INSTRUCTIONS TO FOLLOW: Show each line of the data below that has the string "Pacte" in it.

BEGIN

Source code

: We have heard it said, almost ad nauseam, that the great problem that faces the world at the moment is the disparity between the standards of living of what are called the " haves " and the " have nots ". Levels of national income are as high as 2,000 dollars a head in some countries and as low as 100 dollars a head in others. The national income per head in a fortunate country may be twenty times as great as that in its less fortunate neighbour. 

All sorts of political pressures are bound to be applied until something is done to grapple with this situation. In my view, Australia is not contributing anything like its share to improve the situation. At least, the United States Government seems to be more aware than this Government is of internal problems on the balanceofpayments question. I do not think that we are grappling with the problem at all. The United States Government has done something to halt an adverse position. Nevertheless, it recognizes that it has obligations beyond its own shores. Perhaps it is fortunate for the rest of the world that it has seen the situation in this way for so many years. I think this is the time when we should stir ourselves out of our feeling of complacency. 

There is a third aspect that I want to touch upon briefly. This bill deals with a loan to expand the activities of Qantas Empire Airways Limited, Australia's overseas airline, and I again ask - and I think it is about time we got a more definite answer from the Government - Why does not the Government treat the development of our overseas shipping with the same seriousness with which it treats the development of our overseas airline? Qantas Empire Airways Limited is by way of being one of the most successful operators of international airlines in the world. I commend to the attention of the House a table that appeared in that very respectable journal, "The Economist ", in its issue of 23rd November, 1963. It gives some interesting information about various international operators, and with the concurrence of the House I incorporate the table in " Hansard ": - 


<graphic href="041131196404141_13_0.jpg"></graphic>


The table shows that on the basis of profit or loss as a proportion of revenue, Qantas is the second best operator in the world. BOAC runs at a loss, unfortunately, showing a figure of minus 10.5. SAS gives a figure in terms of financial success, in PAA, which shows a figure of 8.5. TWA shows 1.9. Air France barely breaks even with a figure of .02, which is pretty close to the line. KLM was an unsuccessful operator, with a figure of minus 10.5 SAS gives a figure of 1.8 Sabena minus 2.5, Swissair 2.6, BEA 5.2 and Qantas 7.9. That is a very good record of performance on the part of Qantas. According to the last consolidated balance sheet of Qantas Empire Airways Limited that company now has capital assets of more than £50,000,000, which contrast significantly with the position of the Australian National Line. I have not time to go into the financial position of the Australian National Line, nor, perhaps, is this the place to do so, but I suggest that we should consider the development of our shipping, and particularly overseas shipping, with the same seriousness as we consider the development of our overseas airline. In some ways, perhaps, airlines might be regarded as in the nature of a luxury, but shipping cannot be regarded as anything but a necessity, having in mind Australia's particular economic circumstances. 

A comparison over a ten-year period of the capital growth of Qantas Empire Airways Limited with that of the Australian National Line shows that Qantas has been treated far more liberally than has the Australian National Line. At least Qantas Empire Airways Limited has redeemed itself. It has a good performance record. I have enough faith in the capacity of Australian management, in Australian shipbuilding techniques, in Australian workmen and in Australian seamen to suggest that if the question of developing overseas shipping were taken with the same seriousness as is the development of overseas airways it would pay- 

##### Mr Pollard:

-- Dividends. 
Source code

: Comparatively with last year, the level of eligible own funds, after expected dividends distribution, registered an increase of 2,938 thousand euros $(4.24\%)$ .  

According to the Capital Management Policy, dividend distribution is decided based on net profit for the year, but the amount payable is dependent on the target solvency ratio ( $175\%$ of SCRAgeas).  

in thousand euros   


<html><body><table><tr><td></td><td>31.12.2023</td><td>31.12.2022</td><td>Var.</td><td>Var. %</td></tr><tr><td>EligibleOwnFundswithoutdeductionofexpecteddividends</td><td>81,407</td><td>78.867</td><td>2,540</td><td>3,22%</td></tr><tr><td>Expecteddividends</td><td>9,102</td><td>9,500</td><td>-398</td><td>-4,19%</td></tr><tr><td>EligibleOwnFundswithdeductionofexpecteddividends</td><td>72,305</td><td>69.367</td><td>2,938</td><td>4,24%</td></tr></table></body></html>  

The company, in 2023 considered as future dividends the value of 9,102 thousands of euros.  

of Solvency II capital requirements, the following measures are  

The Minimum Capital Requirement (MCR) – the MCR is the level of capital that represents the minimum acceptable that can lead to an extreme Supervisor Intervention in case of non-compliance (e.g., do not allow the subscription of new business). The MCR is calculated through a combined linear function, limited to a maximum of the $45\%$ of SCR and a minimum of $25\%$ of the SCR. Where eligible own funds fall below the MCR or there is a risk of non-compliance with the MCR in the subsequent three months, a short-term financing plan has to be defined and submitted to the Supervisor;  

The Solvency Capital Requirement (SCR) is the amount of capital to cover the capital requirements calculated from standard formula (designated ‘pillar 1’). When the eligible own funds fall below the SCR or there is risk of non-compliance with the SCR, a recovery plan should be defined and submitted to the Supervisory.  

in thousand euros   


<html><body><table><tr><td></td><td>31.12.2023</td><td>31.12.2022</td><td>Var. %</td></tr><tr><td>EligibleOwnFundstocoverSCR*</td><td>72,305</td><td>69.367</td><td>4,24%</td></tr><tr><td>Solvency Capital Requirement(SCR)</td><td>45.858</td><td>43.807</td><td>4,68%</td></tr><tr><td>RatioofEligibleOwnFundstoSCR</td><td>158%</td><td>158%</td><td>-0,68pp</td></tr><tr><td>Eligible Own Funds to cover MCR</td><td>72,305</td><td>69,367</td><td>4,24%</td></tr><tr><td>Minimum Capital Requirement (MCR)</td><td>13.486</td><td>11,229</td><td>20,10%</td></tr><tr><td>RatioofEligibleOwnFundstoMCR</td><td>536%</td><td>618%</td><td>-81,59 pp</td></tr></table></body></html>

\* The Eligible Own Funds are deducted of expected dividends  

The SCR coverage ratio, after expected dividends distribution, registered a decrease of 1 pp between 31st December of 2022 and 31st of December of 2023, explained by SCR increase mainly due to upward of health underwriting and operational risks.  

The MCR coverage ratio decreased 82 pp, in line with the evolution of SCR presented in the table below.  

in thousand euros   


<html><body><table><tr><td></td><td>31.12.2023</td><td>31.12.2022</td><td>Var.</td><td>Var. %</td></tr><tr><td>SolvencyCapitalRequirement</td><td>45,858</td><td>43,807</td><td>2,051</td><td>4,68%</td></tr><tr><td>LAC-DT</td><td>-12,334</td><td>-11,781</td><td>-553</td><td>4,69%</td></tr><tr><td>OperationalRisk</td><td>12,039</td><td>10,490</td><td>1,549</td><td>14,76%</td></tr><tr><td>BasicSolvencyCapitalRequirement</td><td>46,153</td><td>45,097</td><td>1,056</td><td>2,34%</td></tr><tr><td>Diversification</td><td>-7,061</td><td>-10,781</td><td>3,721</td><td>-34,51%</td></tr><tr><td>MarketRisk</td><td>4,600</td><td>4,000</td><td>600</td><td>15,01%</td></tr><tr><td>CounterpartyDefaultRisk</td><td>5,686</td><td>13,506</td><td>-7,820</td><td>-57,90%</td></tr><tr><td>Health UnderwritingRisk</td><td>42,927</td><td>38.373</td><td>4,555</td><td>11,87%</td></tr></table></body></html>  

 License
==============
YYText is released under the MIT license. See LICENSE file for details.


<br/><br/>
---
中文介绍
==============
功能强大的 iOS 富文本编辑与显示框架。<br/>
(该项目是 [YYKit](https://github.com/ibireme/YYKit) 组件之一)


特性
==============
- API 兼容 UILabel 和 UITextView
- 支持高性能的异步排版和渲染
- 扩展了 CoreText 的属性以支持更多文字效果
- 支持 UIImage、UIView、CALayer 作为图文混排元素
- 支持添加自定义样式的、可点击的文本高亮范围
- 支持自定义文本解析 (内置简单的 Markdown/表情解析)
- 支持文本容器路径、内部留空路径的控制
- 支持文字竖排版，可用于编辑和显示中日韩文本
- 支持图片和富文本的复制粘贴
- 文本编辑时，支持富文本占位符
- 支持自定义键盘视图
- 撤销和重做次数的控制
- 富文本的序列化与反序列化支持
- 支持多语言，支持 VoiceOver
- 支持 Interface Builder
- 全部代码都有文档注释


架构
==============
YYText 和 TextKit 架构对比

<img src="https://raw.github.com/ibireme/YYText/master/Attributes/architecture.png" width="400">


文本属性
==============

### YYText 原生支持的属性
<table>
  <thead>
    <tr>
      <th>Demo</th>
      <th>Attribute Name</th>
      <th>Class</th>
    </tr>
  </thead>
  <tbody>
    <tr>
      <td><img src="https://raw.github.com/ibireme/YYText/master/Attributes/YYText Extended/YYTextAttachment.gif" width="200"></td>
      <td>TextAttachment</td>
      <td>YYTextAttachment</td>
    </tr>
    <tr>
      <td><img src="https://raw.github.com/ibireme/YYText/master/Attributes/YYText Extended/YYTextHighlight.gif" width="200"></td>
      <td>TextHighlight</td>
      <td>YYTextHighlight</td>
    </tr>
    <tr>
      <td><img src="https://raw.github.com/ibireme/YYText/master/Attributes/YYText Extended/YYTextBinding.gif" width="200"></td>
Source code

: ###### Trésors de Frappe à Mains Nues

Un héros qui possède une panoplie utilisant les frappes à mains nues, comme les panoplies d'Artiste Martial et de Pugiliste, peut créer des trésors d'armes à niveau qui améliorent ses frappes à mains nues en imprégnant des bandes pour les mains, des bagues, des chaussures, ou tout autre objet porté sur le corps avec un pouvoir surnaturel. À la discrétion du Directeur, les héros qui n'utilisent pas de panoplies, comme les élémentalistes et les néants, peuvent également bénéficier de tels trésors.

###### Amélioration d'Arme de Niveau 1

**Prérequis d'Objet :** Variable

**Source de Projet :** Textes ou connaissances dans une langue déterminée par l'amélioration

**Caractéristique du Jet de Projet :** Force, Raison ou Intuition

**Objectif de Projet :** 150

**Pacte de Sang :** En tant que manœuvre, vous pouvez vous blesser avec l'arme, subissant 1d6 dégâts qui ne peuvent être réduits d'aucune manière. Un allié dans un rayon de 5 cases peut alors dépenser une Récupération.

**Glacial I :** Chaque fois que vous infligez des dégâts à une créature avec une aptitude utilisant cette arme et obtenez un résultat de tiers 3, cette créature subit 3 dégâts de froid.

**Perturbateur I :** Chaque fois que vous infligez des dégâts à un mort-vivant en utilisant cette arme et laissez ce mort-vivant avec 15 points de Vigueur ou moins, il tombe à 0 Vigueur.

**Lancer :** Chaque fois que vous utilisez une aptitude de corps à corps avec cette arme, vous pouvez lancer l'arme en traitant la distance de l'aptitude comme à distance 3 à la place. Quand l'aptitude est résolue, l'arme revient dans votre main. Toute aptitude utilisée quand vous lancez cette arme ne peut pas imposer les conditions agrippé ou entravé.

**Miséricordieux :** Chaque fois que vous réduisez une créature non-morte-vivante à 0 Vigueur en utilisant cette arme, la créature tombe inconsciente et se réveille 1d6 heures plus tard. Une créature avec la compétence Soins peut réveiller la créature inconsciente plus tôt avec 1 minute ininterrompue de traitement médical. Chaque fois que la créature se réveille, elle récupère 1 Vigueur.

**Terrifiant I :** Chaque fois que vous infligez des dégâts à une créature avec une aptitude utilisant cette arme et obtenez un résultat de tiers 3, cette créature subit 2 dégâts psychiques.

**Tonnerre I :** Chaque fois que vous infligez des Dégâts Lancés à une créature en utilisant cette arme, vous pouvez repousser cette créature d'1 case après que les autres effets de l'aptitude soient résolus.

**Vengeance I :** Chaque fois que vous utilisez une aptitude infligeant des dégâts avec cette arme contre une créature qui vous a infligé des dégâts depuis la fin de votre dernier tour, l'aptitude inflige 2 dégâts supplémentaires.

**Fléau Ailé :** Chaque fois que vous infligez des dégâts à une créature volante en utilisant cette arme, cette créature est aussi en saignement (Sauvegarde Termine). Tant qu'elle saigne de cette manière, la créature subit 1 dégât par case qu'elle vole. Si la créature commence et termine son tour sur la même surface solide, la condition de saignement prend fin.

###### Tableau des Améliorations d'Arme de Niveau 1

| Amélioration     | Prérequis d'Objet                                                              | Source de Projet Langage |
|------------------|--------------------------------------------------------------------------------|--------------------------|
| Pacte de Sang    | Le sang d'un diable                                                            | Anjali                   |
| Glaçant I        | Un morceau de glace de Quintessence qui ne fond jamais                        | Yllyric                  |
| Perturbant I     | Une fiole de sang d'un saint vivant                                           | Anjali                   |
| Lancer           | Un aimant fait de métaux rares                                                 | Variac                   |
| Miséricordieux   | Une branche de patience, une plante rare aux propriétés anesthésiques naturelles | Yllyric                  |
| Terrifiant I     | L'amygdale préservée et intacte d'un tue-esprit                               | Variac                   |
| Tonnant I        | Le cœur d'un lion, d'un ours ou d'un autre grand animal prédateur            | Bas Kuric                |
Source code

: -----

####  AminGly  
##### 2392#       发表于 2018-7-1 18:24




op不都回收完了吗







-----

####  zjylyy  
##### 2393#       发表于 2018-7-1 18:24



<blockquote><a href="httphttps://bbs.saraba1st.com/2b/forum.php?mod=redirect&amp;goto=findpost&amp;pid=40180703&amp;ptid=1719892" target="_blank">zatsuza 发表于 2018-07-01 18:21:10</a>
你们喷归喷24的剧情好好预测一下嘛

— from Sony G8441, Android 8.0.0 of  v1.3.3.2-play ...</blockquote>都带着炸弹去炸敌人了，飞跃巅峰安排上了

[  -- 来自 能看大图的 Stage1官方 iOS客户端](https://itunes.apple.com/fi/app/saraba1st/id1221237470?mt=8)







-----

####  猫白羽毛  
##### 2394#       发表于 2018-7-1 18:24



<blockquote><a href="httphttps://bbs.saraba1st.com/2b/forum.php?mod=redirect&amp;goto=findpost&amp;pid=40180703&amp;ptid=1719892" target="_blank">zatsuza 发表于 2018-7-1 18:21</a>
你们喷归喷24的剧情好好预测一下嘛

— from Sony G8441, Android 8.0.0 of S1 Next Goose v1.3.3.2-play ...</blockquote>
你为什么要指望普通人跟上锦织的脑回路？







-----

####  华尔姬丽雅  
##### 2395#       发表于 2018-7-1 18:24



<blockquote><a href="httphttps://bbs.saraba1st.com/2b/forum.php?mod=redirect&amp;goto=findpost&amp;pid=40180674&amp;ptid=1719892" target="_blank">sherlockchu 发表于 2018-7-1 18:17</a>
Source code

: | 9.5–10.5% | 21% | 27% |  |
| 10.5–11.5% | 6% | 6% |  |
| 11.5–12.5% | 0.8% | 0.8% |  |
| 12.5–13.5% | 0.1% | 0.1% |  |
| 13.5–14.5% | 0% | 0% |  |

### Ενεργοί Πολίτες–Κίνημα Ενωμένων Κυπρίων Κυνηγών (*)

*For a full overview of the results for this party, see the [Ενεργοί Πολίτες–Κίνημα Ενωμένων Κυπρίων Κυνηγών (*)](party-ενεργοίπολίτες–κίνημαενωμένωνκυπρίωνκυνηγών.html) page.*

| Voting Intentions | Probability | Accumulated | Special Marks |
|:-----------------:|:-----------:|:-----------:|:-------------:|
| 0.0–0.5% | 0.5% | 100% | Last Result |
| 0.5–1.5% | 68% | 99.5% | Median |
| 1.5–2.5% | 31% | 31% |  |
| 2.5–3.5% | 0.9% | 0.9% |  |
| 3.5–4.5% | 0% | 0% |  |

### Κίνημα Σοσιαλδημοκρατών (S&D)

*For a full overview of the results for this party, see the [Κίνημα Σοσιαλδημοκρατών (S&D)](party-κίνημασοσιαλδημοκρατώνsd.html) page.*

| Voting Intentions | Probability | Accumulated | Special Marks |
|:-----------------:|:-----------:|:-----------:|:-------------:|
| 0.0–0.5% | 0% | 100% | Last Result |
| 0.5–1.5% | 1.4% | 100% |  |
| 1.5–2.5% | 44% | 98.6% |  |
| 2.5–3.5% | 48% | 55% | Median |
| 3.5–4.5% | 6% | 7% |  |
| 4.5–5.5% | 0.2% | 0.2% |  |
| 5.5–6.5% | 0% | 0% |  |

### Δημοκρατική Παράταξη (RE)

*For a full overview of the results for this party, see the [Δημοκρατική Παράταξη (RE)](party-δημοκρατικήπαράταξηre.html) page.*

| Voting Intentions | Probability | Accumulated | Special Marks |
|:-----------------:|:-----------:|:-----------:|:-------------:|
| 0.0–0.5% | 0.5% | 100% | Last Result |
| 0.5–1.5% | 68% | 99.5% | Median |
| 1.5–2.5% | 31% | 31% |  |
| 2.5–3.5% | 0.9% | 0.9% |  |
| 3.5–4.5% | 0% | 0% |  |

END

WRITTEN ANSWER:
**Pacte de Sang :** En tant que manœuvre, vous pouvez vous blesser avec l'arme, subissant 1d6 dégâts qui ne peuvent être réduits d'aucune manière. Un allié dans un rayon de 5 cases peut alors dépenser une Récupération.
| Pacte de Sang    | Le sang d'un diable                                                            | Anjali                   |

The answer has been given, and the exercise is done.